I am consumed by indecision. If we grant that, as claimed, the pills do contain actual Berlin Wall dust instead of – as with traditional homeopathy – the mere memory of the “active” ingredient, does that make it less of a con than usual? Or is the fact that the chicanery is merely transposed – the memory that does you good now inheres to the stuff itself – make it even worse?

Before you start weeping, though, do let the following comfort you: superfoodies and clean eaters were warned this week that eating too much flax seed puts them at risk of cyanide poisoning. Darwinian justice may yet come to all.

Friday

“Scorn pain,” said Seneca. “Either it will go away or you will.”

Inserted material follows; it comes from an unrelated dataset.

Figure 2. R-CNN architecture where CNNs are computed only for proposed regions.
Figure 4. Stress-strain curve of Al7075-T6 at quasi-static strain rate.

This is unnecessarily verbose. My husband is ill, and I’ve got it down to “Just go away.”

I am the daughter of a doctor. We don’t take anything short of multiple compound fractures or visible tumours seriously. You crack on. Anyone who merely coughs and splutters is – ironically – dead to us. Those who cough, splutter and then moan and groan about the coughing and spluttering and wish to explain how they feel while they are coughing and spluttering, and describe the inner aftermath in minute detail – these we are in danger of killing with our own hands.

Every time I enter the bedroom I am greeted with an update of his symptoms, without a hint of shame or embarrassment. I can’t bear it. We wouldn’t blot the escutcheon by articulating our suffering if our lives – I guess as they one day might – depended on it. It might be permissible to make a pre-emptive request for the undertaker, but I’d have to check.

“It’s like there’s a cold fire burning inside me,” he says at one point in the hollow whisper he has adopted for the duration. “I know the feeling,” I say.

One of us will not survive the weekend.